LT: What was the hardest part of the research and/or writing for you? How did you deal with that?
MCF: The hardest part for me was immersing myself in the details of war and POW camp conditions, the brutality, the suffering, the loss of so many, many, many lives. Sometimes I broke down in tears in the middle of writing. What helped me get through it was my conviction to tell the story honestly, and knowing I couldn’t do that if I were to sugarcoat it for myself. I called to mind something I heard Libba Bray say at a conference. “Don’t be afraid to go to the dark places…a book should cost you something to write.”
LT: That’s great advice, and it’s something I try to remind myself while I’m writing, too.
LT: I’ve always said that I will know I’ve made it when I receive one letter from one child saying that something I wrote made a positive difference in his or her life. How do you define success?
MCF: For this particular project, my goal was to portray the POW nurses as honestly and accurately as possible and honor them for their service, sacrifice and, well, their pure grit. And I wanted to write their story in such a way that people would be drawn to it and want to read it.

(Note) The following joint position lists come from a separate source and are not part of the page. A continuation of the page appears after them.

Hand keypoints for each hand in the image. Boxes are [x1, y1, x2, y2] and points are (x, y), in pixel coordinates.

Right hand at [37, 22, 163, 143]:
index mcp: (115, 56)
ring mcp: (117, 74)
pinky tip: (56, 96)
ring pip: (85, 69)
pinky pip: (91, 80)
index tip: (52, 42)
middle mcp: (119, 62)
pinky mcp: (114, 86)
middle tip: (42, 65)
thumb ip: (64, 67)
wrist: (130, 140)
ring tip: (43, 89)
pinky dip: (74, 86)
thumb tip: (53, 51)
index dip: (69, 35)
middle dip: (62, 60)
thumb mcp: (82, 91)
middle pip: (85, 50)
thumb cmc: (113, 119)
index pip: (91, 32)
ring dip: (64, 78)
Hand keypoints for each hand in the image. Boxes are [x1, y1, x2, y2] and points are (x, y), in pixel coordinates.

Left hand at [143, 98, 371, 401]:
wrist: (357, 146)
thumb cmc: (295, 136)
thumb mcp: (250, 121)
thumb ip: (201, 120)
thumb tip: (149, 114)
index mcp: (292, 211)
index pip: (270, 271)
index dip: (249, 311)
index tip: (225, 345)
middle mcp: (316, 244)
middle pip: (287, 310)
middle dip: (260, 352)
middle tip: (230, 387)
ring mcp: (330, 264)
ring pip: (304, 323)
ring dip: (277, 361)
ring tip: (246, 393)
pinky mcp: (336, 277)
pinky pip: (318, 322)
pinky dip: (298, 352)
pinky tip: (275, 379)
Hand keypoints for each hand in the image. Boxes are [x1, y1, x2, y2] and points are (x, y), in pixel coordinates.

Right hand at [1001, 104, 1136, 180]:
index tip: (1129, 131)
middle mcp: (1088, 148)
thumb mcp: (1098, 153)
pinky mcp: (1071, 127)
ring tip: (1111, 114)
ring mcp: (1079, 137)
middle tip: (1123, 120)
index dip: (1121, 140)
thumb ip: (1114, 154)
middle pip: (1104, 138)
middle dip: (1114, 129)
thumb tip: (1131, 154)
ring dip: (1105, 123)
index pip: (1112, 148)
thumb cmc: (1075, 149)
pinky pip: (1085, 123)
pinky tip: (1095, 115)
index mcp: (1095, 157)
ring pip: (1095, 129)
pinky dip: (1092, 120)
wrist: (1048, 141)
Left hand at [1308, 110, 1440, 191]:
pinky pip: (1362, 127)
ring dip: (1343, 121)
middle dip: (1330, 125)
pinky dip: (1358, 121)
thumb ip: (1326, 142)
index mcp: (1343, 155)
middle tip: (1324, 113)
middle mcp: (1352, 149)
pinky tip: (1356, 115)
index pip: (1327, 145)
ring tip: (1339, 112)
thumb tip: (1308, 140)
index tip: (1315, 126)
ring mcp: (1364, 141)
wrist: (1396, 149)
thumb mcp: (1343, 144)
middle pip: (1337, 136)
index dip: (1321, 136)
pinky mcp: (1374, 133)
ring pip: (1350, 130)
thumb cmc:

LT: Do you feel like you’ve achieved it?
MCF: When I began hearing from the relatives of the nurses I’d interviewed for the book, and other sources close to the topic, I knew I had succeeded in my first aim. They are happy with the book and supporting it fully. Judging by the comments I’m getting from readers, I have succeeded in the second as well. I’m truly grateful for the many people who generously shared their stories and their knowledge so that I could write PURE GRIT, and also to those family members and friends who supported me through the long and arduous process. I could not have done it without them.
LT: Well, I’d say you succeeded. I was certainly drawn to it! And the last sentence of the book, right after you explain how the nurses got through all of the hardships by simply continuing day-to-day and helping others around them, will stick with me for a long time: “This may be the deceptively facile recipe for courage, and possibly it is even evidence that each of us carries the capacity for such grit, should it be demanded of us.”
LT: I hope it isn’t demanded of us, but if it is, I sincerely hope you’re right about possessing it. Thank you so much, Mary!